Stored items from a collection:
==*==

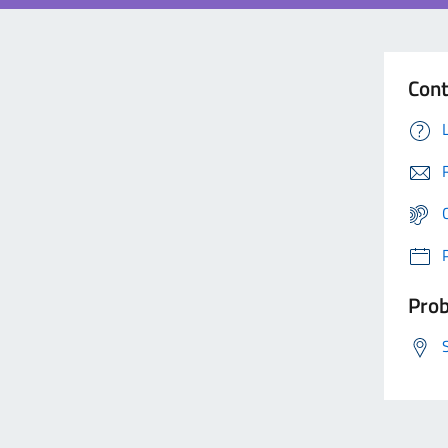
Cont
Prob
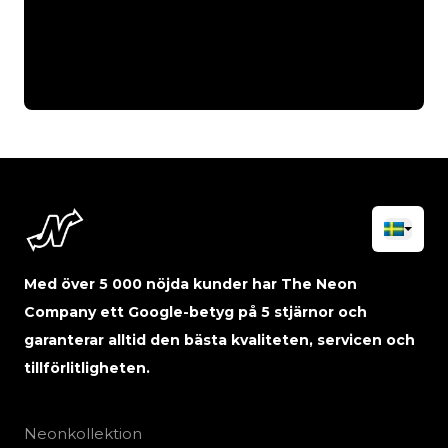
Med över 5 000 nöjda kunder har The Neon
Company ett Google-betyg på 5 stjärnor och
garanterar alltid den bästa kvaliteten, servicen och
tillförlitligheten.
Neonkollektion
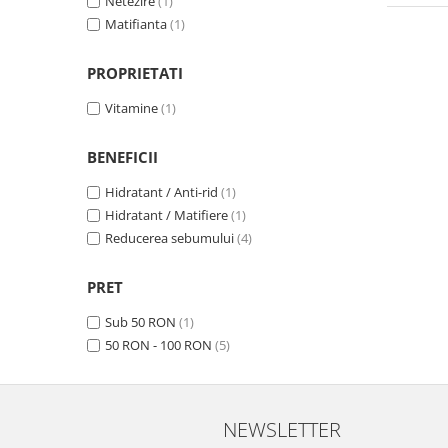
Netezire
(1)
Matifianta
(1)
PROPRIETATI
Vitamine
(1)
BENEFICII
Hidratant / Anti-rid
(1)
Hidratant / Matifiere
(1)
Reducerea sebumului
(4)
PRET
Sub 50 RON
(1)
50 RON - 100 RON
(5)
NEWSLETTER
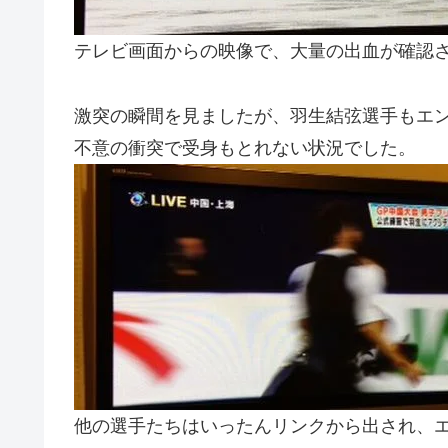
テレビ画面からの映像で、大量の出血が確認
激突の瞬間を見ましたが、羽生結弦選手もエ
不意の衝突で受身もとれない状況でした。
他の選手たちはいったんリンクから出され、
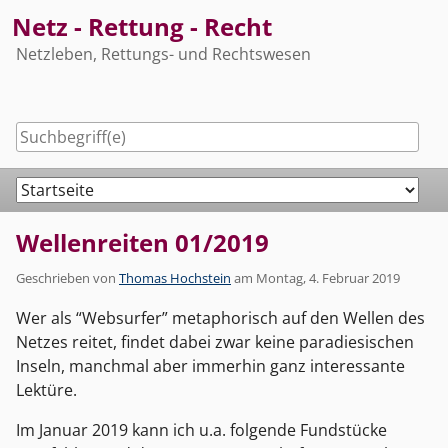
Skip
Netz - Rettung - Recht
to
Netzleben, Rettungs- und Rechtswesen
content
Navigation
Wellenreiten 01/2019
Geschrieben von
Thomas Hochstein
am
Montag, 4. Februar 2019
Wer als “Websurfer” metaphorisch auf den Wellen des
Netzes reitet, findet dabei zwar keine paradiesischen
Inseln, manchmal aber immerhin ganz interessante
Lektüre.
Im Januar 2019 kann ich u.a. folgende Fundstücke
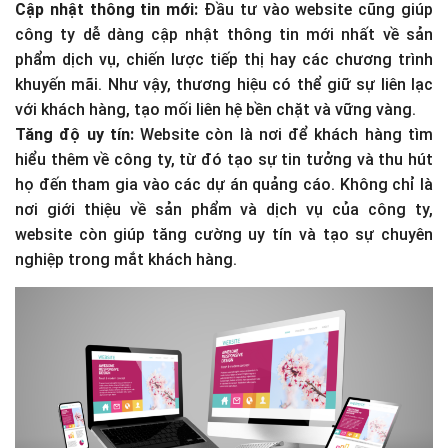
Cập nhật thông tin mới:
Đầu tư vào website cũng giúp
công ty dễ dàng cập nhật thông tin mới nhất về sản
phẩm dịch vụ, chiến lược tiếp thị hay các chương trình
khuyến mãi. Như vậy, thương hiệu có thể giữ sự liên lạc
với khách hàng, tạo mối liên hệ bền chặt và vững vàng.
Tăng độ uy tín:
Website còn là nơi để khách hàng tìm
hiểu thêm về công ty, từ đó tạo sự tin tưởng và thu hút
họ đến tham gia vào các dự án quảng cáo. Không chỉ là
nơi giới thiệu về sản phẩm và dịch vụ của công ty,
website còn giúp tăng cường uy tín và tạo sự chuyên
nghiệp trong mắt khách hàng.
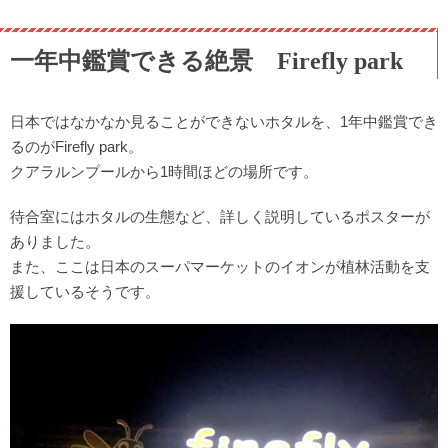
一年中鑑賞できる絶景 Firefly park
日本ではなかなか見ることができないホタルを、1年中鑑賞でき
るのがFirefly park。
クアラルンプールから1時間ほどの場所です。
待合室にはホタルの生態など、詳しく説明しているポスターが
ありました。
また、ここは日本のスーパマーケットのイオンが植林活動を支
援しているそうです。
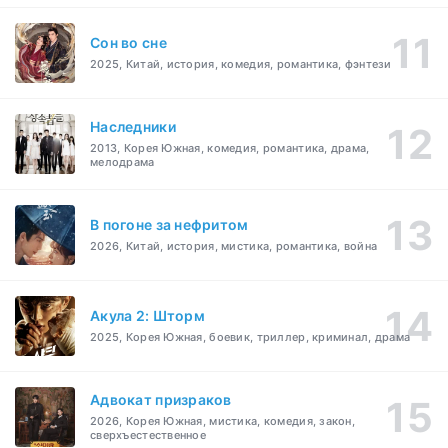
Cон во сне
2025, Китай, история, комедия, романтика, фэнтези
Наследники
2013, Корея Южная, комедия, романтика, драма,
мелодрама
В погоне за нефритом
2026, Китай, история, мистика, романтика, война
Акула 2: Шторм
2025, Корея Южная, боевик, триллер, криминал, драма
Адвокат призраков
2026, Корея Южная, мистика, комедия, закон,
сверхъестественное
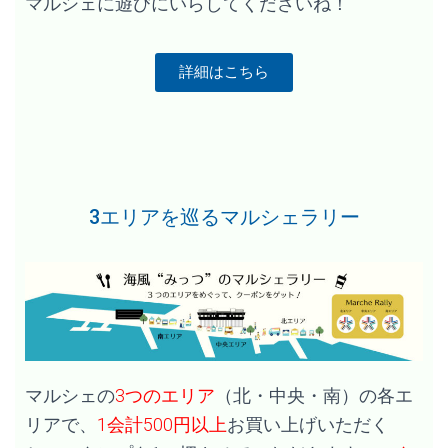
マルシェに遊びにいらしてくださいね！
詳細はこちら
3エリアを巡るマルシェラリー
マルシェの
3つのエリア
（北・中央・南）の各エ
リアで、
1会計500円以上
お買い上げいただく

==*==

WHAT THE TASK REQUIRES:
What lines in the records contain the word "dịch"? Return each one.

RESPONSE TO THIS EXERCISE:
phẩm dịch vụ, chiến lược tiếp thị hay các chương trình
nơi giới thiệu về sản phẩm và dịch vụ của công ty,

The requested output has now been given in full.